- [Task item]: Reproduce verbatim the lines of the data that begin with the line containing "Early one season, before" and continue through the end of the data, both ends included.

- [Data listing]:
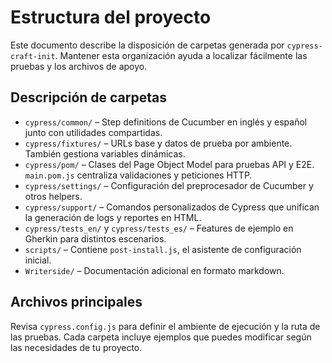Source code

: # Estructura del proyecto

Este documento describe la disposición de carpetas generada por `cypress-craft-init`. Mantener esta organización ayuda a localizar fácilmente las pruebas y los archivos de apoyo.

## Descripción de carpetas

- `cypress/common/` – Step definitions de Cucumber en inglés y español junto con utilidades compartidas.
- `cypress/fixtures/` – URLs base y datos de prueba por ambiente. También gestiona variables dinámicas.
- `cypress/pom/` – Clases del Page Object Model para pruebas API y E2E. `main.pom.js` centraliza validaciones y peticiones HTTP.
- `cypress/settings/` – Configuración del preprocesador de Cucumber y otros helpers.
- `cypress/support/` – Comandos personalizados de Cypress que unifican la generación de logs y reportes en HTML.
- `cypress/tests_en/` y `cypress/tests_es/` – Features de ejemplo en Gherkin para distintos escenarios.
- `scripts/` – Contiene `post-install.js`, el asistente de configuración inicial.
- `Writerside/` – Documentación adicional en formato markdown.

## Archivos principales

Revisa `cypress.config.js` para definir el ambiente de ejecución y la ruta de las pruebas. Cada carpeta incluye ejemplos que puedes modificar según las necesidades de tu proyecto.
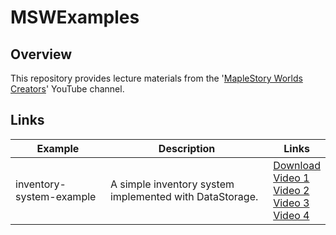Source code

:# MSWExamples

## Overview
This repository provides lecture materials from the '[MapleStory Worlds Creators](https://www.youtube.com/@MSWCreator)' YouTube channel.

## Links
| Example | Description | Links |
|---------|-------------|------|
| inventory-system-example | A simple inventory system implemented with DataStorage. | [Download](https://github.com/MSW-Git/MSWExamples/raw/refs/heads/main/inventory-system-example/inventory-system-example.mod) <br> [Video 1](https://youtu.be/6UqWcR8qzyQ?si=Ou6n94CmoNrpw_zT) <br> [Video 2](https://youtu.be/SSxN-NjHoKA?si=6jRnEVBJAaR4n7mF) <br> [Video 3](https://youtu.be/qd09zIjWftk?si=isxfFhwbrYr-N0w4) <br> [Video 4](https://youtu.be/c6it4Pn8OpA?si=R3damyb5p5Fofmuz) |
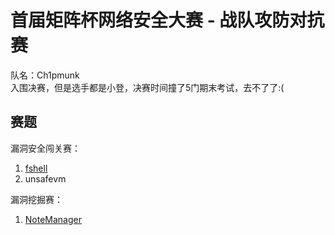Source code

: # 首届矩阵杯网络安全大赛 - 战队攻防对抗赛

队名：Ch1pmunk  
入围决赛，但是选手都是小登，决赛时间撞了5门期末考试，去不了了:(

## 赛题

漏洞安全闯关赛：

1. [fshell](./fshell.md)
2. unsafevm

漏洞挖掘赛：

1. [NoteManager](./NoteManager.md)
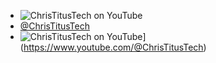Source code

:- ![ChrisTitusTech on YouTube](https://yt3.googleusercontent.com/MIBtgg6ayJYKDpEvBivdTvugj2BFcEFkPbvqn8QOhj3K_5QrGJrntL3dxwqP2ojh2UHq8He4IA=w2560-fcrop64=1,00005a57ffffa5a8-k-c0xffffffff-no-nd-rj)
- [@ChrisTitusTech](https://www.youtube.com/@ChrisTitusTech)
- ![ChrisTitusTech on YouTube](https://yt3.googleusercontent.com/MIBtgg6ayJYKDpEvBivdTvugj2BFcEFkPbvqn8QOhj3K_5QrGJrntL3dxwqP2ojh2UHq8He4IA=w2560-fcrop64=1,00005a57ffffa5a8-k-c0xffffffff-no-nd-rj)](https://www.youtube.com/@ChrisTitusTech)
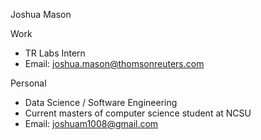 Joshua Mason

Work
- TR Labs Intern
- Email: joshua.mason@thomsonreuters.com

Personal
- Data Science / Software Engineering
- Current masters of computer science student at NCSU
- Email: joshuam1008@gmail.com

<!---
joshuam1008/joshuam1008 is a ✨ special ✨ repository because its `README.md` (this file) appears on your GitHub profile.
You can click the Preview link to take a look at your changes.
--->
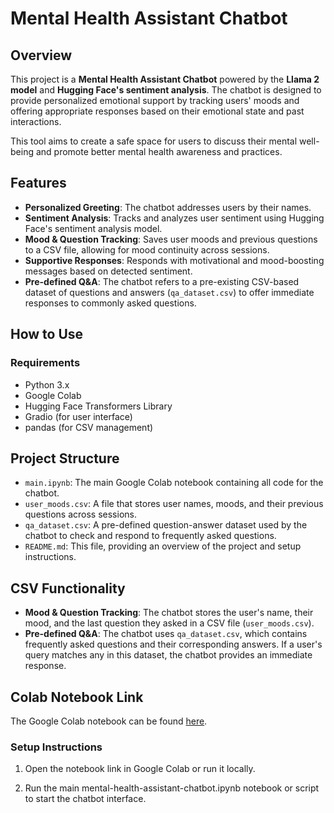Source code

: # Mental Health Assistant Chatbot

## Overview
This project is a **Mental Health Assistant Chatbot** powered by the **Llama 2 model** and **Hugging Face's sentiment analysis**. The chatbot is designed to provide personalized emotional support by tracking users' moods and offering appropriate responses based on their emotional state and past interactions.


This tool aims to create a safe space for users to discuss their mental well-being and promote better mental health awareness and practices.

## Features
- **Personalized Greeting**: The chatbot addresses users by their names.
- **Sentiment Analysis**: Tracks and analyzes user sentiment using Hugging Face's sentiment analysis model.
- **Mood & Question Tracking**: Saves user moods and previous questions to a CSV file, allowing for mood continuity across sessions.
- **Supportive Responses**: Responds with motivational and mood-boosting messages based on detected sentiment.
- **Pre-defined Q&A**: The chatbot refers to a pre-existing CSV-based dataset of questions and answers (`qa_dataset.csv`) to offer immediate responses to commonly asked questions.

## How to Use

### Requirements
- Python 3.x
- Google Colab
- Hugging Face Transformers Library
- Gradio (for user interface)
- pandas (for CSV management)


## Project Structure
- `main.ipynb`: The main Google Colab notebook containing all code for the chatbot.
- `user_moods.csv`: A file that stores user names, moods, and their previous questions across sessions.
- `qa_dataset.csv`: A pre-defined question-answer dataset used by the chatbot to check and respond to frequently asked questions.
- `README.md`: This file, providing an overview of the project and setup instructions.

## CSV Functionality
- **Mood & Question Tracking**: The chatbot stores the user's name, their mood, and the last question they asked in a CSV file (`user_moods.csv`).
- **Pre-defined Q&A**: The chatbot uses `qa_dataset.csv`, which contains frequently asked questions and their corresponding answers. If a user's query matches any in this dataset, the chatbot provides an immediate response.
 
## Colab Notebook Link
The Google Colab notebook can be found [here](https://colab.research.google.com/drive/1Xym0qJZy3jAIihA4DKCPWM3yZEg5lZg2?usp=sharing).

### Setup Instructions

1. Open the notebook link in Google Colab or run it locally.

2. Run the main mental-health-assistant-chatbot.ipynb notebook or script to start the chatbot interface.

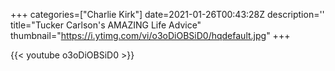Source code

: +++
categories=["Charlie Kirk"]
date=2021-01-26T00:43:28Z
description=''
title="Tucker Carlson's AMAZING Life Advice"
thumbnail="https://i.ytimg.com/vi/o3oDiOBSiD0/hqdefault.jpg"
+++

{{< youtube o3oDiOBSiD0 >}}
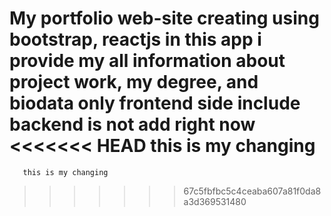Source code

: My portfolio web-site
  creating using bootstrap, reactjs
    in this app i provide my all information about project work, my degree, and biodata
      only frontend side include backend is not add right now
<<<<<<< HEAD
        this is my changing
=======
       this is my changing
>>>>>>> 67c5fbfbc5c4ceaba607a81f0da8a3d369531480
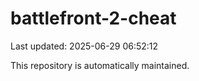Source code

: # battlefront-2-cheat

Last updated: 2025-06-29 06:52:12

This repository is automatically maintained.
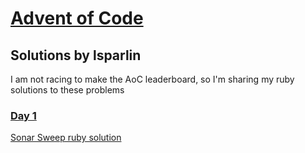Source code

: # [Advent of Code](https://adventofcode.com)
## Solutions by lsparlin

I am not racing to make the AoC leaderboard, so I'm sharing my ruby solutions to these problems 

### [Day 1](https://adventofcode.com/2021/day/1)
[Sonar Sweep ruby solution](day1_sonar_sweep/sonar_sweep.rb)

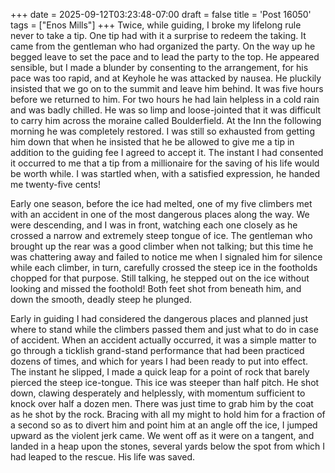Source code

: +++
date = 2025-09-12T03:23:48-07:00
draft = false
title = 'Post 16050'
tags = ["Enos Mills"]
+++
Twice, while guiding, I broke my lifelong rule never to take a tip. One tip had with it a surprise to redeem the taking. It came from the gentleman who had organized the party. On the way up he begged leave to set the pace and to lead the party to the top. He appeared sensible, but I made a blunder by consenting to the arrangement, for his pace was too rapid, and at Keyhole he was attacked by nausea. He pluckily insisted that we go on to the summit and leave him behind. It was five hours before we returned to him. For two hours he had lain helpless in a cold rain and was badly chilled. He was so limp and loose-jointed that it was difficult to carry him across the moraine called Boulderfield. At the Inn the following morning he was completely restored. I was still so exhausted from getting him down that when he insisted that he be allowed to give me a tip in addition to the guiding fee I agreed to accept it. The instant I had consented it occurred to me that a tip from a millionaire for the saving of his life would be worth while. I was startled when, with a satisfied expression, he handed me twenty-five cents!

Early one season, before the ice had melted, one of my five climbers met with an accident in one of the most dangerous places along the way. We were descending, and I was in front, watching each one closely as he crossed a narrow and extremely steep tongue of ice. The gentleman who brought up the rear was a good climber when not talking; but this time he was chattering away and failed to notice me when I signaled him for silence while each climber, in turn, carefully crossed the steep ice in the footholds chopped for that purpose. Still talking, he stepped out on the ice without looking and missed the foothold! Both feet shot from beneath him, and down the smooth, deadly steep he plunged.

Early in guiding I had considered the dangerous places and planned just where to stand while the climbers passed them and just what to do in case of accident. When an accident actually occurred, it was a simple matter to go through a ticklish grand-stand performance that had been practiced dozens of times, and which for years I had been ready to put into effect. The instant he slipped, I made a quick leap for a point of rock that barely pierced the steep ice-tongue. This ice was steeper than half pitch. He shot down, clawing desperately and helplessly, with momentum sufficient to knock over half a dozen men. There was just time to grab him by the coat as he shot by the rock. Bracing with all my might to hold him for a fraction of a second so as to divert him and point him at an angle off the ice, I jumped upward as the violent jerk came. We went off as it were on a tangent, and landed in a heap upon the stones, several yards below the spot from which I had leaped to the rescue. His life was saved.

- [Task answer]:
Early one season, before the ice had melted, one of my five climbers met with an accident in one of the most dangerous places along the way. We were descending, and I was in front, watching each one closely as he crossed a narrow and extremely steep tongue of ice. The gentleman who brought up the rear was a good climber when not talking; but this time he was chattering away and failed to notice me when I signaled him for silence while each climber, in turn, carefully crossed the steep ice in the footholds chopped for that purpose. Still talking, he stepped out on the ice without looking and missed the foothold! Both feet shot from beneath him, and down the smooth, deadly steep he plunged.

Early in guiding I had considered the dangerous places and planned just where to stand while the climbers passed them and just what to do in case of accident. When an accident actually occurred, it was a simple matter to go through a ticklish grand-stand performance that had been practiced dozens of times, and which for years I had been ready to put into effect. The instant he slipped, I made a quick leap for a point of rock that barely pierced the steep ice-tongue. This ice was steeper than half pitch. He shot down, clawing desperately and helplessly, with momentum sufficient to knock over half a dozen men. There was just time to grab him by the coat as he shot by the rock. Bracing with all my might to hold him for a fraction of a second so as to divert him and point him at an angle off the ice, I jumped upward as the violent jerk came. We went off as it were on a tangent, and landed in a heap upon the stones, several yards below the spot from which I had leaped to the rescue. His life was saved.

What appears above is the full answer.